The introduction of any biological or nonbiological material has the potential to induce an immune response when implanted into a host. In a recent study, hydrogels obtained from other species such as collagen type I obtained from rat tail generated a low-level of immune response as demonstrated by an in vitro lymphocyte proliferation assay (Murphy et al., 2013). Therefore, the bioink, such as hydrogels and dECM components, obtained from other species can induce an immune response. However, cell aggregates fabricated from autologous cells are not expected to elicit immunogenic issues.

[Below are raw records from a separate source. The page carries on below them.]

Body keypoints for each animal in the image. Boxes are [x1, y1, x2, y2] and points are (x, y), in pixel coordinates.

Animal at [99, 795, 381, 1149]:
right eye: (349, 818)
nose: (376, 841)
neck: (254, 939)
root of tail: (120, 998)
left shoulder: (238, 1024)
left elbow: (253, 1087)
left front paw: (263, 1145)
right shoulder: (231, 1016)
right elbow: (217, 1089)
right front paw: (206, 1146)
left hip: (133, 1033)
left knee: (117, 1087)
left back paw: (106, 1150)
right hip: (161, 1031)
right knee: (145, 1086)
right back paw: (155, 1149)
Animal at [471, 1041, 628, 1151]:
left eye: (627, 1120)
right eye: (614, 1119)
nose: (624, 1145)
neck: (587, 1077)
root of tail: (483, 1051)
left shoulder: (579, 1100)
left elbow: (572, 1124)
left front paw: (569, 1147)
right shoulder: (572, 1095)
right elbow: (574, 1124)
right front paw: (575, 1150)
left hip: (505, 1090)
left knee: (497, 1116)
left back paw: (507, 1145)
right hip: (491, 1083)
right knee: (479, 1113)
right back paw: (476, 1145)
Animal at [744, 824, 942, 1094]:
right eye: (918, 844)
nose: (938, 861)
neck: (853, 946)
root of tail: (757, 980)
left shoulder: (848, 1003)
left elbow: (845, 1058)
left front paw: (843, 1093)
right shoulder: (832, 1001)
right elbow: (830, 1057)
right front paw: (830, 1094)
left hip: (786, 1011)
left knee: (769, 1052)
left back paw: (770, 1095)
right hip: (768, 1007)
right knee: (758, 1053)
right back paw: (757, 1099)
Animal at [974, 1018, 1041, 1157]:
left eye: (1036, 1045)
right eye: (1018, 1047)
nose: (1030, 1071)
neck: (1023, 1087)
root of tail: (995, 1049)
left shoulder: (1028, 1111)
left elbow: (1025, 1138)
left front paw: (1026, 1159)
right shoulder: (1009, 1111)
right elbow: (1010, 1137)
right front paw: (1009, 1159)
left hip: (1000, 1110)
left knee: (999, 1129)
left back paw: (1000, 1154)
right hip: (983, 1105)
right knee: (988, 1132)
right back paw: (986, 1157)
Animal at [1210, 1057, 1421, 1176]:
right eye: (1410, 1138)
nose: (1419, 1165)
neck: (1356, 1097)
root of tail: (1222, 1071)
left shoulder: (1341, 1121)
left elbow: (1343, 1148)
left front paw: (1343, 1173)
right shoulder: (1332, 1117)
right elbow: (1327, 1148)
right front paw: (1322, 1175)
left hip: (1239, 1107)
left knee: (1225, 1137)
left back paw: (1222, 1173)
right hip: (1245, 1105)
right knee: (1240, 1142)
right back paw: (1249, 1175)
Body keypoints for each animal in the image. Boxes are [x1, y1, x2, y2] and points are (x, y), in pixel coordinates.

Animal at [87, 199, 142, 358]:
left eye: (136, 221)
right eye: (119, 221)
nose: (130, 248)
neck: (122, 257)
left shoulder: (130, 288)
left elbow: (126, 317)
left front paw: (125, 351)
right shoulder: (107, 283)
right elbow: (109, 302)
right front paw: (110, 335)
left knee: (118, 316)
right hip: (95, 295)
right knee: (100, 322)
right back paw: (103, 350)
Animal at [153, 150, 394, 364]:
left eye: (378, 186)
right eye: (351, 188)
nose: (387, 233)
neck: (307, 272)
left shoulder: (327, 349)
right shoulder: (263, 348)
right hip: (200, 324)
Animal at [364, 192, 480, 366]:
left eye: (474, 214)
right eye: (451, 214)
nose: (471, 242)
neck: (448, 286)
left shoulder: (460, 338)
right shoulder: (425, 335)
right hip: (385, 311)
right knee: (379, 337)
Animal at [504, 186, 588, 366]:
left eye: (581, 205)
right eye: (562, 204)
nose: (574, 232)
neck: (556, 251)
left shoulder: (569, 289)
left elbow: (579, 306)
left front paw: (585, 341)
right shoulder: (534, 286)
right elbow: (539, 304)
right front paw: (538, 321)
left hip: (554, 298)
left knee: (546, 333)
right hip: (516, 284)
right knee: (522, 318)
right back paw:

Bioprinted tissue and organ constructs have been used in various fields including tissue engineering and regenerative medicine, drug screening, cancer research, and high-throughput assays (Ozbolat et al., 2016); however, not all bioink types have been utilized in these application areas yet. Hydrogels have been extensively used in bioprinting for tissue engineering and regenerative medicine as well as drug testing, cancer research, and high-throughput assays. Recently, cell aggregate–based bioink materials have been used in fabrication of tissue models for drug screening (Peng et al., 2016). Although the present bioink types detailed in this chapter have been used in tissue engineering and regenerative medicine research extensively, a clinical trial has yet to be performed.